What to work on: Extract the final stretch of the data: the line that contains "circle: (132, 718) -> (61, 521), added" and every line after it, unaltered, and no other lines.

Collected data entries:

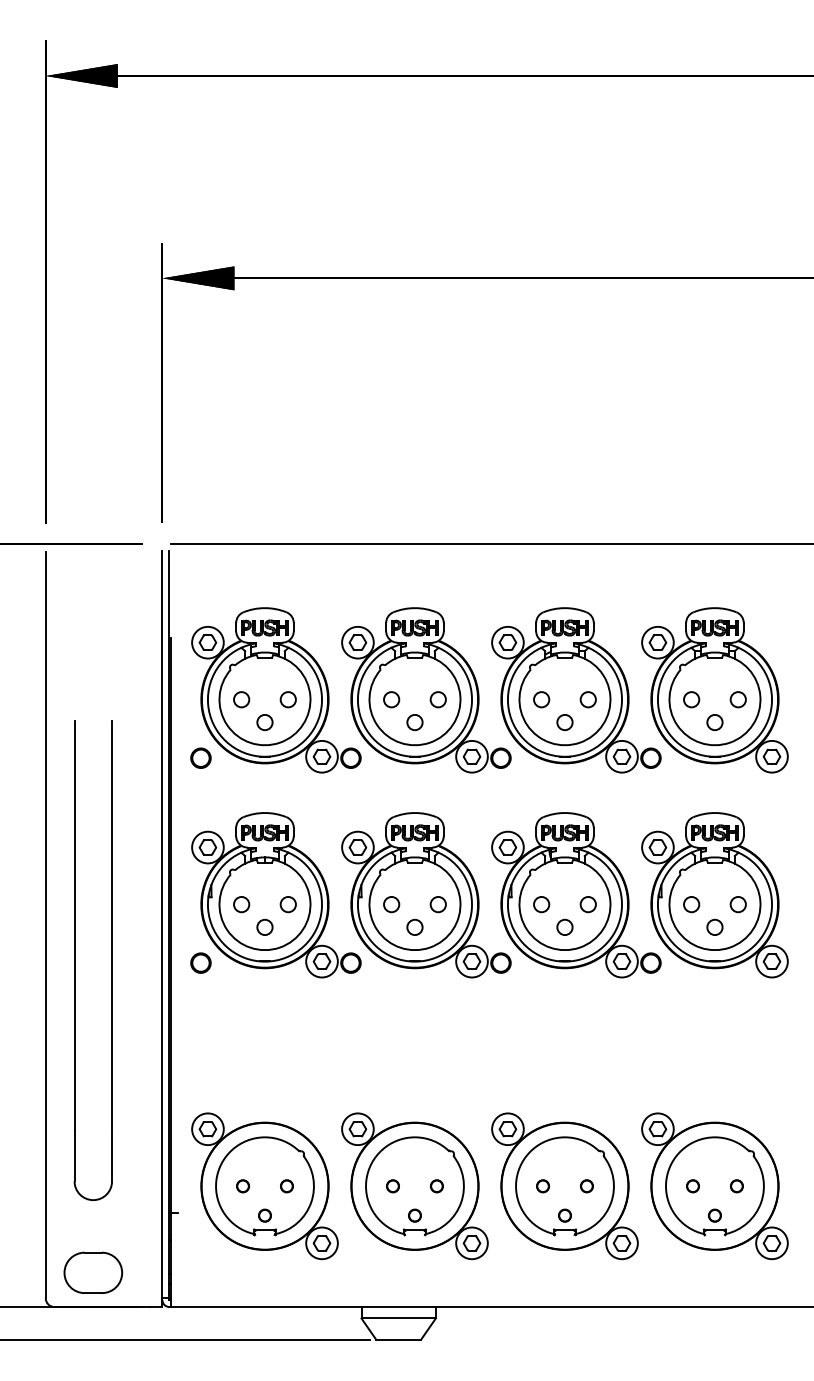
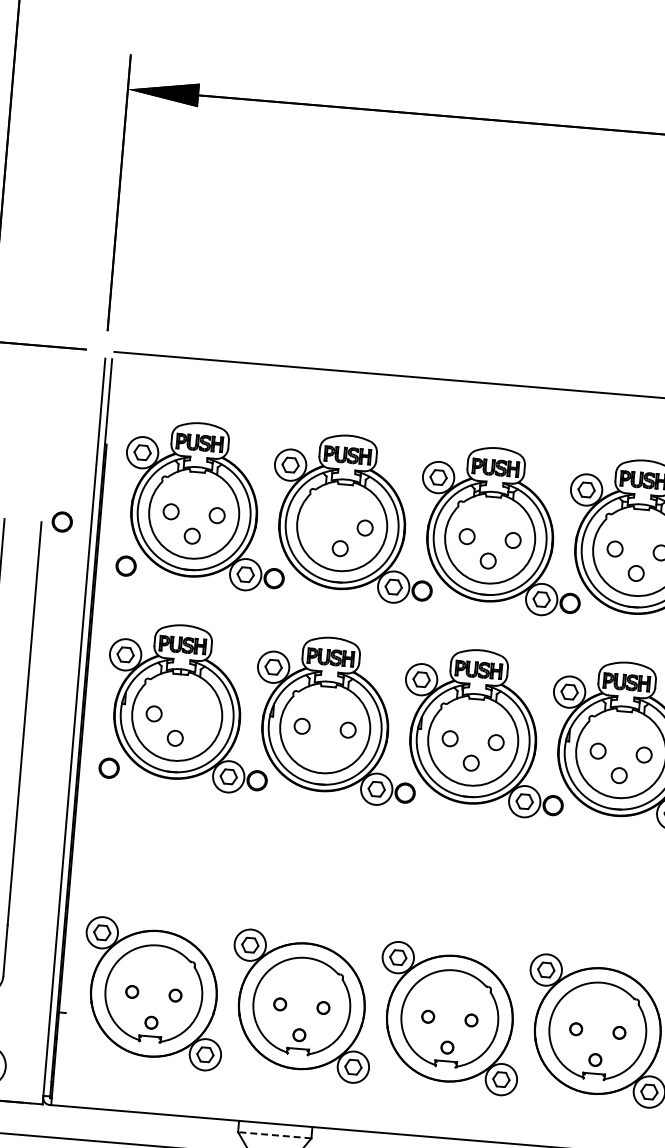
circle: (391, 699) -> (319, 523), removed
circle: (132, 718) -> (61, 521), added
circle: (287, 904) -> (199, 717), removed
circle: (414, 926) -> (322, 749), removed
line: (398, 1318) -> (274, 1135), solid -> dashed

Written answer:
circle: (132, 718) -> (61, 521), added
circle: (287, 904) -> (199, 717), removed
circle: (414, 926) -> (322, 749), removed
line: (398, 1318) -> (274, 1135), solid -> dashed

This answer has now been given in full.